INSTRUCTIONS TO FOLLOW
A word-for-word repetition of all the entries is required.
+++
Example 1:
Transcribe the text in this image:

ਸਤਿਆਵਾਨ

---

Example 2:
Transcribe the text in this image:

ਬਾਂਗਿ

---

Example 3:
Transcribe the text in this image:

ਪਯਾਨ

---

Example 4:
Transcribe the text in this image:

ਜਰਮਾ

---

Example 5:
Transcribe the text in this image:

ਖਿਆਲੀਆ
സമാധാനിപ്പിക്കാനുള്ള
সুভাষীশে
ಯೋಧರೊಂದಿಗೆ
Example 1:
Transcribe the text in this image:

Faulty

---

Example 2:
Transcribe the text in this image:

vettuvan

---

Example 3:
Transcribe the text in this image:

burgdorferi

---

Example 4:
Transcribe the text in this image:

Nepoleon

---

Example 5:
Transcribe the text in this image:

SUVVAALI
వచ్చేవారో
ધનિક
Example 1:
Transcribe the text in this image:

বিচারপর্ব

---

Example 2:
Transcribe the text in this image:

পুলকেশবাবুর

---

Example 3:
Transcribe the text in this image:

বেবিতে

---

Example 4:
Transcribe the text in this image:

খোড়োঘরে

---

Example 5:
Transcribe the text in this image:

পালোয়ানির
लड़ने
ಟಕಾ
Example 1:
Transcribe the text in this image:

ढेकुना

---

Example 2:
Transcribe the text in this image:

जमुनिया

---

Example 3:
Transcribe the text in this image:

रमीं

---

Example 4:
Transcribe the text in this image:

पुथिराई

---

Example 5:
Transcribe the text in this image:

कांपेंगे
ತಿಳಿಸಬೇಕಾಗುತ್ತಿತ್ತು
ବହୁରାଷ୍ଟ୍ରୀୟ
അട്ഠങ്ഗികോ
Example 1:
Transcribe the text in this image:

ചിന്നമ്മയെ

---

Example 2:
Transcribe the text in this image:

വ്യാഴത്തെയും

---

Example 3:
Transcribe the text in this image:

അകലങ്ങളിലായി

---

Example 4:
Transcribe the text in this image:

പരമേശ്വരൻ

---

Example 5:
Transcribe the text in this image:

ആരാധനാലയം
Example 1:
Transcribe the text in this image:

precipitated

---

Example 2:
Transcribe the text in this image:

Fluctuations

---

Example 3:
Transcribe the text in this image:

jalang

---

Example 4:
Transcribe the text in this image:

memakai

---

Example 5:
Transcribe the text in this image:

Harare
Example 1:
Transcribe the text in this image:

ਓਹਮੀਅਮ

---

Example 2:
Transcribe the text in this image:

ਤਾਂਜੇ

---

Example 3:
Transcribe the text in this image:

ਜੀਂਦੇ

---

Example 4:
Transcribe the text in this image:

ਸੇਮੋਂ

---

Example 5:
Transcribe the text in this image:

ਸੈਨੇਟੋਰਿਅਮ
+++
TASK OUTPUT
Example 1:
Transcribe the text in this image:

ਸਤਿਆਵਾਨ

---

Example 2:
Transcribe the text in this image:

ਬਾਂਗਿ

---

Example 3:
Transcribe the text in this image:

ਪਯਾਨ

---

Example 4:
Transcribe the text in this image:

ਜਰਮਾ

---

Example 5:
Transcribe the text in this image:

ਖਿਆਲੀਆ
സമാധാനിപ്പിക്കാനുള്ള
সুভাষীশে
ಯೋಧರೊಂದಿಗೆ
Example 1:
Transcribe the text in this image:

Faulty

---

Example 2:
Transcribe the text in this image:

vettuvan

---

Example 3:
Transcribe the text in this image:

burgdorferi

---

Example 4:
Transcribe the text in this image:

Nepoleon

---

Example 5:
Transcribe the text in this image:

SUVVAALI
వచ్చేవారో
ધનિક
Example 1:
Transcribe the text in this image:

বিচারপর্ব

---

Example 2:
Transcribe the text in this image:

পুলকেশবাবুর

---

Example 3:
Transcribe the text in this image:

বেবিতে

---

Example 4:
Transcribe the text in this image:

খোড়োঘরে

---

Example 5:
Transcribe the text in this image:

পালোয়ানির
लड़ने
ಟಕಾ
Example 1:
Transcribe the text in this image:

ढेकुना

---

Example 2:
Transcribe the text in this image:

जमुनिया

---

Example 3:
Transcribe the text in this image:

रमीं

---

Example 4:
Transcribe the text in this image:

पुथिराई

---

Example 5:
Transcribe the text in this image:

कांपेंगे
ತಿಳಿಸಬೇಕಾಗುತ್ತಿತ್ತು
ବହୁରାଷ୍ଟ୍ରୀୟ
അട്ഠങ്ഗികോ
Example 1:
Transcribe the text in this image:

ചിന്നമ്മയെ

---

Example 2:
Transcribe the text in this image:

വ്യാഴത്തെയും

---

Example 3:
Transcribe the text in this image:

അകലങ്ങളിലായി

---

Example 4:
Transcribe the text in this image:

പരമേശ്വരൻ

---

Example 5:
Transcribe the text in this image:

ആരാധനാലയം
Example 1:
Transcribe the text in this image:

precipitated

---

Example 2:
Transcribe the text in this image:

Fluctuations

---

Example 3:
Transcribe the text in this image:

jalang

---

Example 4:
Transcribe the text in this image:

memakai

---

Example 5:
Transcribe the text in this image:

Harare
Example 1:
Transcribe the text in this image:

ਓਹਮੀਅਮ

---

Example 2:
Transcribe the text in this image:

ਤਾਂਜੇ

---

Example 3:
Transcribe the text in this image:

ਜੀਂਦੇ

---

Example 4:
Transcribe the text in this image:

ਸੇਮੋਂ

---

Example 5:
Transcribe the text in this image:

ਸੈਨੇਟੋਰਿਅਮ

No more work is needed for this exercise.